*Information shown*.
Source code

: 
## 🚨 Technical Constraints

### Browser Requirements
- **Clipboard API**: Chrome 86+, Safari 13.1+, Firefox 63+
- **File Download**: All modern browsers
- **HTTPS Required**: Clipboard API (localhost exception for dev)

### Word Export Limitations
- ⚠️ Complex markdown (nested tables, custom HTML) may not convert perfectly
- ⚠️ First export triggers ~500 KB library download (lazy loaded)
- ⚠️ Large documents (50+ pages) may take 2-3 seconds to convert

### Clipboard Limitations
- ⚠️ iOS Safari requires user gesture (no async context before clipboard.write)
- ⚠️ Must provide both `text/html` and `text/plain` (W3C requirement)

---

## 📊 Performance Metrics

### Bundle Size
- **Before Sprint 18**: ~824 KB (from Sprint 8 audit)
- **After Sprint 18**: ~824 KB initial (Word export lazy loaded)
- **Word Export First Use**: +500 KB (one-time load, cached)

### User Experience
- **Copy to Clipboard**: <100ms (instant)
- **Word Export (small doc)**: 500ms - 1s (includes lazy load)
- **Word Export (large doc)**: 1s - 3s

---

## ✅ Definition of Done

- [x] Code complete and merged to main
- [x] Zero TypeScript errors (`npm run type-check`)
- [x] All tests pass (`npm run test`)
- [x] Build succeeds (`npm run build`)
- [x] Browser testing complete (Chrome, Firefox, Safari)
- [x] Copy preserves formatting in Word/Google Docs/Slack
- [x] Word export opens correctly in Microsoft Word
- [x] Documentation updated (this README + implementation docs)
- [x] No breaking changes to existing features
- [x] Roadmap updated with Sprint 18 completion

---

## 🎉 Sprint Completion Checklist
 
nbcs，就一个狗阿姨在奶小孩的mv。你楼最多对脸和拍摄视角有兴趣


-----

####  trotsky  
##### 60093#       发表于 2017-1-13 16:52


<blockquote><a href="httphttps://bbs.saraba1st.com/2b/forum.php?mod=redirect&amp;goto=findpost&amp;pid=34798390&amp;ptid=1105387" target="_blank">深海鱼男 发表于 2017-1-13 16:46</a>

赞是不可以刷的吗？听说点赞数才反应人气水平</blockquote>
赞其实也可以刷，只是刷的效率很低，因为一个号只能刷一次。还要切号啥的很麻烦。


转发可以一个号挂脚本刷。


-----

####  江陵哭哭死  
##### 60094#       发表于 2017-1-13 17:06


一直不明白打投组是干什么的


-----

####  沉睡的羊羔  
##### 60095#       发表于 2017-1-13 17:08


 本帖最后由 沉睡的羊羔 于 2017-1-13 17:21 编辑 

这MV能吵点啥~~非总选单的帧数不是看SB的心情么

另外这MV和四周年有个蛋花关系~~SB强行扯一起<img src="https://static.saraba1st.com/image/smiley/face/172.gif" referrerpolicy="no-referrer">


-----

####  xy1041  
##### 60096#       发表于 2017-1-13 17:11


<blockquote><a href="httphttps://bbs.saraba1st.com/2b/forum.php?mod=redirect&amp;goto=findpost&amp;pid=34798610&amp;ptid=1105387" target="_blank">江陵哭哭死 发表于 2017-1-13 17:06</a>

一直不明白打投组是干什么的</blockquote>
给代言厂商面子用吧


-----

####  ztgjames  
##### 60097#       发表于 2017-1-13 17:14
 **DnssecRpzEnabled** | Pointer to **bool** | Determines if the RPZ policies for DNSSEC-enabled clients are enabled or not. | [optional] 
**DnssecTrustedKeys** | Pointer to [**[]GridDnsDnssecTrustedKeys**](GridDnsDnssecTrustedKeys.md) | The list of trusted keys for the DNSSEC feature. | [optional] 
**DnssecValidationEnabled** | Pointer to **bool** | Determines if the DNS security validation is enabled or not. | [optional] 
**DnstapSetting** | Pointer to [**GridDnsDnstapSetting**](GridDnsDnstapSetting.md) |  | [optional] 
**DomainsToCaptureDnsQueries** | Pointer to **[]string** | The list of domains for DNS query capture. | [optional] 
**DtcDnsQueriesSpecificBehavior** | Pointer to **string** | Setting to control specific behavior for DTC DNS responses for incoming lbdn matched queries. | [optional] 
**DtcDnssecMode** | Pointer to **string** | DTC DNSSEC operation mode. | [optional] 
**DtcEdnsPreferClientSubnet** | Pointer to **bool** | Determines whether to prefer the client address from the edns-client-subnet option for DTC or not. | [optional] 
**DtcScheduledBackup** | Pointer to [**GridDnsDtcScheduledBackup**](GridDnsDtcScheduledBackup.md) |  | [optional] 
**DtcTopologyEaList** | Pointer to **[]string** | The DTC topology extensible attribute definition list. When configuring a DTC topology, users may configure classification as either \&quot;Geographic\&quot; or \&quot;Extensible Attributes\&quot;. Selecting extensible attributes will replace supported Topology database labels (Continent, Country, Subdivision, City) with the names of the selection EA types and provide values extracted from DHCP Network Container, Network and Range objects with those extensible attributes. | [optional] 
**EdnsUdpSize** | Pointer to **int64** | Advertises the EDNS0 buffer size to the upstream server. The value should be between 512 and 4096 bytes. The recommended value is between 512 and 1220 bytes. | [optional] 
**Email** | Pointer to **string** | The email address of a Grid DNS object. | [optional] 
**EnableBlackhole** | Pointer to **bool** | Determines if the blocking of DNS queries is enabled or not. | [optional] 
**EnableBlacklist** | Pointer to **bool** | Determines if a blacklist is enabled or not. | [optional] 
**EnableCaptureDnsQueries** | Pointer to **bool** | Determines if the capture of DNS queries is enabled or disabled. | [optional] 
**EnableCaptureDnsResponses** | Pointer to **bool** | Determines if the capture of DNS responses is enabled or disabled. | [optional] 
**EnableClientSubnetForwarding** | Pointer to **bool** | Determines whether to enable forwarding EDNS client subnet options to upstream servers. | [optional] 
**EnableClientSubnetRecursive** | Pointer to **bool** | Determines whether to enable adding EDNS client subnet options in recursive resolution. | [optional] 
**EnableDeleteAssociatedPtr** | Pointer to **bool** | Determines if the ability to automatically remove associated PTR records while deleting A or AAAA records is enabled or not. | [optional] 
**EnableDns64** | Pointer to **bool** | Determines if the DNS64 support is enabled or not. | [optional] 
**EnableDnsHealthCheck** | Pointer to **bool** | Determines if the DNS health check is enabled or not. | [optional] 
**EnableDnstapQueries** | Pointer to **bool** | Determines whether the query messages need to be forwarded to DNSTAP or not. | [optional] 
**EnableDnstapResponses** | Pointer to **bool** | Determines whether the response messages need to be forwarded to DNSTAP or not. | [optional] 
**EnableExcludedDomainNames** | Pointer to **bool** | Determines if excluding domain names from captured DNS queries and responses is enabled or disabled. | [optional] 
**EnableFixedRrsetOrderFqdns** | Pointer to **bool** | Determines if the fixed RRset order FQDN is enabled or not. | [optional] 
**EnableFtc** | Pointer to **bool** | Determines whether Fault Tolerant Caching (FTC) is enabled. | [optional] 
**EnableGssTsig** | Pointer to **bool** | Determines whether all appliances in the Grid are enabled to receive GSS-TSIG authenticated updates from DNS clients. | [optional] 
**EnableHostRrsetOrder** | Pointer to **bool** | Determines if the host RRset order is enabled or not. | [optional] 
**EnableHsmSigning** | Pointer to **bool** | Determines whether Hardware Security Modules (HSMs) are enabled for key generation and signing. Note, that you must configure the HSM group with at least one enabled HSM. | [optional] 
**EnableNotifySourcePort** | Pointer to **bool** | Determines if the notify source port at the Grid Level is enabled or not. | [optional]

*About this exercise*.
Swap "Sprint 18" for "Sprint 19" throughout the lines above, and reproduce them with no other change.

*Exercise answer*.
Source code

: 
## 🚨 Technical Constraints

### Browser Requirements
- **Clipboard API**: Chrome 86+, Safari 13.1+, Firefox 63+
- **File Download**: All modern browsers
- **HTTPS Required**: Clipboard API (localhost exception for dev)

### Word Export Limitations
- ⚠️ Complex markdown (nested tables, custom HTML) may not convert perfectly
- ⚠️ First export triggers ~500 KB library download (lazy loaded)
- ⚠️ Large documents (50+ pages) may take 2-3 seconds to convert

### Clipboard Limitations
- ⚠️ iOS Safari requires user gesture (no async context before clipboard.write)
- ⚠️ Must provide both `text/html` and `text/plain` (W3C requirement)

---

## 📊 Performance Metrics

### Bundle Size
- **Before Sprint 19**: ~824 KB (from Sprint 8 audit)
- **After Sprint 19**: ~824 KB initial (Word export lazy loaded)
- **Word Export First Use**: +500 KB (one-time load, cached)

### User Experience
- **Copy to Clipboard**: <100ms (instant)
- **Word Export (small doc)**: 500ms - 1s (includes lazy load)
- **Word Export (large doc)**: 1s - 3s

---

## ✅ Definition of Done

- [x] Code complete and merged to main
- [x] Zero TypeScript errors (`npm run type-check`)
- [x] All tests pass (`npm run test`)
- [x] Build succeeds (`npm run build`)
- [x] Browser testing complete (Chrome, Firefox, Safari)
- [x] Copy preserves formatting in Word/Google Docs/Slack
- [x] Word export opens correctly in Microsoft Word
- [x] Documentation updated (this README + implementation docs)
- [x] No breaking changes to existing features
- [x] Roadmap updated with Sprint 19 completion

---

## 🎉 Sprint Completion Checklist
 
nbcs，就一个狗阿姨在奶小孩的mv。你楼最多对脸和拍摄视角有兴趣


-----

####  trotsky  
##### 60093#       发表于 2017-1-13 16:52


<blockquote><a href="httphttps://bbs.saraba1st.com/2b/forum.php?mod=redirect&amp;goto=findpost&amp;pid=34798390&amp;ptid=1105387" target="_blank">深海鱼男 发表于 2017-1-13 16:46</a>

赞是不可以刷的吗？听说点赞数才反应人气水平</blockquote>
赞其实也可以刷，只是刷的效率很低，因为一个号只能刷一次。还要切号啥的很麻烦。


转发可以一个号挂脚本刷。


-----

####  江陵哭哭死  
##### 60094#       发表于 2017-1-13 17:06


一直不明白打投组是干什么的


-----

####  沉睡的羊羔  
##### 60095#       发表于 2017-1-13 17:08


 本帖最后由 沉睡的羊羔 于 2017-1-13 17:21 编辑 

这MV能吵点啥~~非总选单的帧数不是看SB的心情么

另外这MV和四周年有个蛋花关系~~SB强行扯一起<img src="https://static.saraba1st.com/image/smiley/face/172.gif" referrerpolicy="no-referrer">


-----

####  xy1041  
##### 60096#       发表于 2017-1-13 17:11


<blockquote><a href="httphttps://bbs.saraba1st.com/2b/forum.php?mod=redirect&amp;goto=findpost&amp;pid=34798610&amp;ptid=1105387" target="_blank">江陵哭哭死 发表于 2017-1-13 17:06</a>

一直不明白打投组是干什么的</blockquote>
给代言厂商面子用吧


-----

####  ztgjames  
##### 60097#       发表于 2017-1-13 17:14
 **DnssecRpzEnabled** | Pointer to **bool** | Determines if the RPZ policies for DNSSEC-enabled clients are enabled or not. | [optional] 
**DnssecTrustedKeys** | Pointer to [**[]GridDnsDnssecTrustedKeys**](GridDnsDnssecTrustedKeys.md) | The list of trusted keys for the DNSSEC feature. | [optional] 
**DnssecValidationEnabled** | Pointer to **bool** | Determines if the DNS security validation is enabled or not. | [optional] 
**DnstapSetting** | Pointer to [**GridDnsDnstapSetting**](GridDnsDnstapSetting.md) |  | [optional] 
**DomainsToCaptureDnsQueries** | Pointer to **[]string** | The list of domains for DNS query capture. | [optional] 
**DtcDnsQueriesSpecificBehavior** | Pointer to **string** | Setting to control specific behavior for DTC DNS responses for incoming lbdn matched queries. | [optional] 
**DtcDnssecMode** | Pointer to **string** | DTC DNSSEC operation mode. | [optional] 
**DtcEdnsPreferClientSubnet** | Pointer to **bool** | Determines whether to prefer the client address from the edns-client-subnet option for DTC or not. | [optional] 
**DtcScheduledBackup** | Pointer to [**GridDnsDtcScheduledBackup**](GridDnsDtcScheduledBackup.md) |  | [optional] 
**DtcTopologyEaList** | Pointer to **[]string** | The DTC topology extensible attribute definition list. When configuring a DTC topology, users may configure classification as either \&quot;Geographic\&quot; or \&quot;Extensible Attributes\&quot;. Selecting extensible attributes will replace supported Topology database labels (Continent, Country, Subdivision, City) with the names of the selection EA types and provide values extracted from DHCP Network Container, Network and Range objects with those extensible attributes. | [optional] 
**EdnsUdpSize** | Pointer to **int64** | Advertises the EDNS0 buffer size to the upstream server. The value should be between 512 and 4096 bytes. The recommended value is between 512 and 1220 bytes. | [optional] 
**Email** | Pointer to **string** | The email address of a Grid DNS object. | [optional] 
**EnableBlackhole** | Pointer to **bool** | Determines if the blocking of DNS queries is enabled or not. | [optional] 
**EnableBlacklist** | Pointer to **bool** | Determines if a blacklist is enabled or not. | [optional] 
**EnableCaptureDnsQueries** | Pointer to **bool** | Determines if the capture of DNS queries is enabled or disabled. | [optional] 
**EnableCaptureDnsResponses** | Pointer to **bool** | Determines if the capture of DNS responses is enabled or disabled. | [optional] 
**EnableClientSubnetForwarding** | Pointer to **bool** | Determines whether to enable forwarding EDNS client subnet options to upstream servers. | [optional] 
**EnableClientSubnetRecursive** | Pointer to **bool** | Determines whether to enable adding EDNS client subnet options in recursive resolution. | [optional] 
**EnableDeleteAssociatedPtr** | Pointer to **bool** | Determines if the ability to automatically remove associated PTR records while deleting A or AAAA records is enabled or not. | [optional] 
**EnableDns64** | Pointer to **bool** | Determines if the DNS64 support is enabled or not. | [optional] 
**EnableDnsHealthCheck** | Pointer to **bool** | Determines if the DNS health check is enabled or not. | [optional] 
**EnableDnstapQueries** | Pointer to **bool** | Determines whether the query messages need to be forwarded to DNSTAP or not. | [optional] 
**EnableDnstapResponses** | Pointer to **bool** | Determines whether the response messages need to be forwarded to DNSTAP or not. | [optional] 
**EnableExcludedDomainNames** | Pointer to **bool** | Determines if excluding domain names from captured DNS queries and responses is enabled or disabled. | [optional] 
**EnableFixedRrsetOrderFqdns** | Pointer to **bool** | Determines if the fixed RRset order FQDN is enabled or not. | [optional] 
**EnableFtc** | Pointer to **bool** | Determines whether Fault Tolerant Caching (FTC) is enabled. | [optional] 
**EnableGssTsig** | Pointer to **bool** | Determines whether all appliances in the Grid are enabled to receive GSS-TSIG authenticated updates from DNS clients. | [optional] 
**EnableHostRrsetOrder** | Pointer to **bool** | Determines if the host RRset order is enabled or not. | [optional] 
**EnableHsmSigning** | Pointer to **bool** | Determines whether Hardware Security Modules (HSMs) are enabled for key generation and signing. Note, that you must configure the HSM group with at least one enabled HSM. | [optional] 
**EnableNotifySourcePort** | Pointer to **bool** | Determines if the notify source port at the Grid Level is enabled or not. | [optional]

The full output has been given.